Problem to work on
Look through the data below for the line with "how to keep", and transcribe it exactly together with each line after it up to and including the line with "Many years ago...". Give nothing else.

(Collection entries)
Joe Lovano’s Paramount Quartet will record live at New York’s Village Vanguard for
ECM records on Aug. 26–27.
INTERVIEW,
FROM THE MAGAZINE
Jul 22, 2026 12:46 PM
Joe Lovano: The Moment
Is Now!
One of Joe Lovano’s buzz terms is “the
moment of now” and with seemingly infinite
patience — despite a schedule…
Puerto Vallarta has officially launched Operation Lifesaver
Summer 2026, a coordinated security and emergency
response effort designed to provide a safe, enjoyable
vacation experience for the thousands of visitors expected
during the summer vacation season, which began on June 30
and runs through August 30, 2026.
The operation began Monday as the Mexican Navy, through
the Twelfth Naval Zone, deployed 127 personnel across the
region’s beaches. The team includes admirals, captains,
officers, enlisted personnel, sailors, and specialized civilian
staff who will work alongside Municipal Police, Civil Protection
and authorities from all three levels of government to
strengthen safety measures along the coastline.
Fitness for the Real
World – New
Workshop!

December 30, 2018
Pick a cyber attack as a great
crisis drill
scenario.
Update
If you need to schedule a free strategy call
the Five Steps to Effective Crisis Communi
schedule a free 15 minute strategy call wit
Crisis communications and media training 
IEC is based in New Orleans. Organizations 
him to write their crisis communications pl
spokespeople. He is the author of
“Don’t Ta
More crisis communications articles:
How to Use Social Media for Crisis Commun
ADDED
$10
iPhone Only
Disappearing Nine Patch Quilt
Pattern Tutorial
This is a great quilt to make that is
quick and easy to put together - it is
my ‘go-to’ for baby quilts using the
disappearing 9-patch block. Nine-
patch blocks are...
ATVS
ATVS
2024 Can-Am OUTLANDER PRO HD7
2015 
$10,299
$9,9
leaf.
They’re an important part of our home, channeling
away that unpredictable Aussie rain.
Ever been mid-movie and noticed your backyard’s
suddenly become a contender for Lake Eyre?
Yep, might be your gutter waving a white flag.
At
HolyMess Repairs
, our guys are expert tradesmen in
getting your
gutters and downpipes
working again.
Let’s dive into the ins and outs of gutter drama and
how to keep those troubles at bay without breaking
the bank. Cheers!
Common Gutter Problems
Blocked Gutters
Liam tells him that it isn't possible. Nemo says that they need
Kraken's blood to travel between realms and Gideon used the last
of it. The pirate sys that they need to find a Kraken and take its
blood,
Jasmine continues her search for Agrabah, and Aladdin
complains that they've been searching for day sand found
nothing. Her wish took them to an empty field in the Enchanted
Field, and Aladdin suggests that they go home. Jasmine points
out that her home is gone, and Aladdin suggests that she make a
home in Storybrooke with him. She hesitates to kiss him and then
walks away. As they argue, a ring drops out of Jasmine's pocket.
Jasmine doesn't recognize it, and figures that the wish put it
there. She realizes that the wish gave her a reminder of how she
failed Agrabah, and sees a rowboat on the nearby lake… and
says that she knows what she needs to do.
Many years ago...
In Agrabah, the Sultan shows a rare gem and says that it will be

Answer to the problem
how to keep those troubles at bay without breaking
the bank. Cheers!
Common Gutter Problems
Blocked Gutters
Liam tells him that it isn't possible. Nemo says that they need
Kraken's blood to travel between realms and Gideon used the last
of it. The pirate sys that they need to find a Kraken and take its
blood,
Jasmine continues her search for Agrabah, and Aladdin
complains that they've been searching for day sand found
nothing. Her wish took them to an empty field in the Enchanted
Field, and Aladdin suggests that they go home. Jasmine points
out that her home is gone, and Aladdin suggests that she make a
home in Storybrooke with him. She hesitates to kiss him and then
walks away. As they argue, a ring drops out of Jasmine's pocket.
Jasmine doesn't recognize it, and figures that the wish put it
there. She realizes that the wish gave her a reminder of how she
failed Agrabah, and sees a rowboat on the nearby lake… and
says that she knows what she needs to do.
Many years ago...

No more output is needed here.